(Dataset entries)
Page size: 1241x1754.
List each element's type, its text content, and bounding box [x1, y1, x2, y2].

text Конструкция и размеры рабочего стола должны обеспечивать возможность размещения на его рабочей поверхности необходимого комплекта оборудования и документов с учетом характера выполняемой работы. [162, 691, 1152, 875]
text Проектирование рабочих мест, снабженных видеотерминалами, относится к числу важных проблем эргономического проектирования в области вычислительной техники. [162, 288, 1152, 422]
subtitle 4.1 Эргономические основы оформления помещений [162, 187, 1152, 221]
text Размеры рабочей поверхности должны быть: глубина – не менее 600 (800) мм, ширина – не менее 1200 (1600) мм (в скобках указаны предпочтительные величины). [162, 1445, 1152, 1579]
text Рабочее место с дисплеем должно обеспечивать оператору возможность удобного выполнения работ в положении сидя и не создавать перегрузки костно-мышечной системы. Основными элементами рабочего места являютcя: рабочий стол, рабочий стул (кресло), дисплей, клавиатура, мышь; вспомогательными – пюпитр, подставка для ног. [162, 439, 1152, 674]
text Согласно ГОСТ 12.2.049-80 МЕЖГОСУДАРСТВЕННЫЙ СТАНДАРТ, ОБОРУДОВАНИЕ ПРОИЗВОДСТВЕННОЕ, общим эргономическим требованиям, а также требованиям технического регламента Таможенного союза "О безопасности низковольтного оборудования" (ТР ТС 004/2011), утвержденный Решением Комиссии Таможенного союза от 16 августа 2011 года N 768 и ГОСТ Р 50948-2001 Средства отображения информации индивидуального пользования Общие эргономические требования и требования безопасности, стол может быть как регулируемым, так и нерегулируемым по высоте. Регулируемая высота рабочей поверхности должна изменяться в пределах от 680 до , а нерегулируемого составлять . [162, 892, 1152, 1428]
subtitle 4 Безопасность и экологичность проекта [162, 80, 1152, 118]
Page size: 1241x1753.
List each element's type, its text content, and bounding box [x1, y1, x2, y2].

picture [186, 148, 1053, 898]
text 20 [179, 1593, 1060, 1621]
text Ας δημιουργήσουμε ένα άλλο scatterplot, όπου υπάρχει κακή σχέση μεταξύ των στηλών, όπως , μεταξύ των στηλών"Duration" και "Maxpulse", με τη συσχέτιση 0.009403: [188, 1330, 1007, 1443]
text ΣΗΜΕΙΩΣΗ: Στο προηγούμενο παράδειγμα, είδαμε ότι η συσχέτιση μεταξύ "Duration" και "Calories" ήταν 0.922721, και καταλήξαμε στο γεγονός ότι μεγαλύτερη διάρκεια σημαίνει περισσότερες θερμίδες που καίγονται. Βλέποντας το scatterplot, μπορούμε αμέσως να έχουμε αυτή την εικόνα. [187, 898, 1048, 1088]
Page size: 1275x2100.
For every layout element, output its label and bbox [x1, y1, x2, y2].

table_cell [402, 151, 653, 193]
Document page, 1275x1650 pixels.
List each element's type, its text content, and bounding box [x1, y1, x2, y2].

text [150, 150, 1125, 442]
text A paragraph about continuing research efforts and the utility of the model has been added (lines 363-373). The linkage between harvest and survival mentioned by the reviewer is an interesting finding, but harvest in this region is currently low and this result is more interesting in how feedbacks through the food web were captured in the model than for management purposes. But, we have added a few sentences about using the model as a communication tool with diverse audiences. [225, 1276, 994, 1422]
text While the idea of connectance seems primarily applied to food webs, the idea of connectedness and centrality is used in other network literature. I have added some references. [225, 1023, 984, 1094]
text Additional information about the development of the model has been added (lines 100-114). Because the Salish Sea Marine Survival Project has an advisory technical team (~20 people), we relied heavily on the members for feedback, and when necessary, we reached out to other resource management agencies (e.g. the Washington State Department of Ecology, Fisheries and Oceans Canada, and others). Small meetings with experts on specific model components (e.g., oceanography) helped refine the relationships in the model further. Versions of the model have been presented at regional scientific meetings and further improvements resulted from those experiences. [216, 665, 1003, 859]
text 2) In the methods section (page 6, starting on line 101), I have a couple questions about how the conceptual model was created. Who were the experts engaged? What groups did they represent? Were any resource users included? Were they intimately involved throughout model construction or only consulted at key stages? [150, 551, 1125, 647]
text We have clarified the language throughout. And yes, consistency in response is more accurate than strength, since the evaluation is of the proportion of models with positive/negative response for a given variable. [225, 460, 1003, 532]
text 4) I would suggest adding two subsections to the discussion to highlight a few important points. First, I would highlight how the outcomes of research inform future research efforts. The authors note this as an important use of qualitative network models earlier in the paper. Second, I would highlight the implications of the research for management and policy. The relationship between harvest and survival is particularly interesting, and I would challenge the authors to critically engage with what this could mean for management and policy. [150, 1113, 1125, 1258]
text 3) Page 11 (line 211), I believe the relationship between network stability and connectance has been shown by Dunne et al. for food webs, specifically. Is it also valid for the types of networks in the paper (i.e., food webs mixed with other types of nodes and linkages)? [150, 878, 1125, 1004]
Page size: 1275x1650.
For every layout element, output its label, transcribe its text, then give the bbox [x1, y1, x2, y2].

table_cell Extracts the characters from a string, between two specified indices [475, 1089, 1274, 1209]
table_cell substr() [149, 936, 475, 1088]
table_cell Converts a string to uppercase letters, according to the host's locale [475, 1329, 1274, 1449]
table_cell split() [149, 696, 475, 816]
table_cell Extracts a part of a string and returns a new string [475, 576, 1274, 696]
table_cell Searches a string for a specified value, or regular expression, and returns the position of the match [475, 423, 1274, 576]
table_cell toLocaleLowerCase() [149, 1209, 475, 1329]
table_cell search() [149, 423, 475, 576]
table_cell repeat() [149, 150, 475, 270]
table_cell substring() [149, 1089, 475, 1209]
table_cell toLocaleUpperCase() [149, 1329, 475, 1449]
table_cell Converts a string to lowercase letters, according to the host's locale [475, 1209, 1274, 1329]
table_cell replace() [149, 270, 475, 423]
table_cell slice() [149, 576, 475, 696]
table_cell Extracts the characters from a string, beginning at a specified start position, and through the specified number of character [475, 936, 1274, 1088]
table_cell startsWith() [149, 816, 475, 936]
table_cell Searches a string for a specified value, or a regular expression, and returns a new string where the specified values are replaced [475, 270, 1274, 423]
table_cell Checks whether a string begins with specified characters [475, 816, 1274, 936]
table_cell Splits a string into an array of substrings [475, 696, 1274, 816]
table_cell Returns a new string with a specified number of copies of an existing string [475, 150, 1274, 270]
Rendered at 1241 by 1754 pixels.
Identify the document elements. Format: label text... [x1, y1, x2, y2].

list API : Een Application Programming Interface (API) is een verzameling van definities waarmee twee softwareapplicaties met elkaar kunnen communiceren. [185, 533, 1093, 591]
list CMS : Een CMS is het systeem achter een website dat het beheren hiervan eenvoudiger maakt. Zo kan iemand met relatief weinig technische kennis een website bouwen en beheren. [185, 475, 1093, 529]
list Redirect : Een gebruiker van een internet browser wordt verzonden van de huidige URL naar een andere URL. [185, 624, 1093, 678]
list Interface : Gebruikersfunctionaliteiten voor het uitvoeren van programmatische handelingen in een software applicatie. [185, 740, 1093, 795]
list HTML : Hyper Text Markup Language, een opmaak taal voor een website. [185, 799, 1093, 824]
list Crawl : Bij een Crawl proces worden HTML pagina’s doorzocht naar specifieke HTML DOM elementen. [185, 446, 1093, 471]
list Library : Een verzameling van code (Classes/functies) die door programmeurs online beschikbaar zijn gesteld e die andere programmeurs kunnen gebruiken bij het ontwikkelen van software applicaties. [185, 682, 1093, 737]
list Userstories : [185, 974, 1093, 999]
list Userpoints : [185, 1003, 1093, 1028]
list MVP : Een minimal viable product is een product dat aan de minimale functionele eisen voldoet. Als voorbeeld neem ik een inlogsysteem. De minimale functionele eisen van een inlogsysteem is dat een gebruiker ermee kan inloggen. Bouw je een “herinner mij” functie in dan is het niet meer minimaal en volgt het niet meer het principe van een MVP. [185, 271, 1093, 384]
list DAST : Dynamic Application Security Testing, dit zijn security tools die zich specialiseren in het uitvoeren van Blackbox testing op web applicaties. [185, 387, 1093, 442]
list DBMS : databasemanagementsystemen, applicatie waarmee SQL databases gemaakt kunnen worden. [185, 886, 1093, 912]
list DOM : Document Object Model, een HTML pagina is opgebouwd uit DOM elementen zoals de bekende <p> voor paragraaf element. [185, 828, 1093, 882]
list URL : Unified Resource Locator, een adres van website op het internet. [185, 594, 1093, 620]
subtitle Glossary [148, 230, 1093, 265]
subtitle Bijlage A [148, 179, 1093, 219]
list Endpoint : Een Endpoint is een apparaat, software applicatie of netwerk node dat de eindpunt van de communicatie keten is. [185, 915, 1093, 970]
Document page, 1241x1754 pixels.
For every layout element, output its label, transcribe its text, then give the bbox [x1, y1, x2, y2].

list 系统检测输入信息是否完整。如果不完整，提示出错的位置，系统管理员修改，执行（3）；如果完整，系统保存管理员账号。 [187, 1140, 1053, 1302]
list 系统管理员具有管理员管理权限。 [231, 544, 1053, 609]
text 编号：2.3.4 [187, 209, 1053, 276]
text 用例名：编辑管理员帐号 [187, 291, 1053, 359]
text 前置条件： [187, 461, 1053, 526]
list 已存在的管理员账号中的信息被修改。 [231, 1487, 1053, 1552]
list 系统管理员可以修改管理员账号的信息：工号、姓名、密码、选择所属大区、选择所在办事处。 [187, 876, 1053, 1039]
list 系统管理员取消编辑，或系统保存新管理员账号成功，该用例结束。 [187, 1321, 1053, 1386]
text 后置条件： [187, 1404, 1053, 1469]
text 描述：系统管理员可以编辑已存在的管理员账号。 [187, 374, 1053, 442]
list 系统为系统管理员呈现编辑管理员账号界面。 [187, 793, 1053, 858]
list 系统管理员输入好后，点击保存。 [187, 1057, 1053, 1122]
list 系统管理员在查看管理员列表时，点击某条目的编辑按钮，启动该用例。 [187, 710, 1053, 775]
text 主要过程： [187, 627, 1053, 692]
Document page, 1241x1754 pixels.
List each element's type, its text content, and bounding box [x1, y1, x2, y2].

Your goal: Using the records above, gather all lines where the string "host" is present.

Result for this task:
table_cell Converts a string to uppercase letters, according to the host's locale [475, 1329, 1274, 1449]
table_cell Converts a string to lowercase letters, according to the host's locale [475, 1209, 1274, 1329]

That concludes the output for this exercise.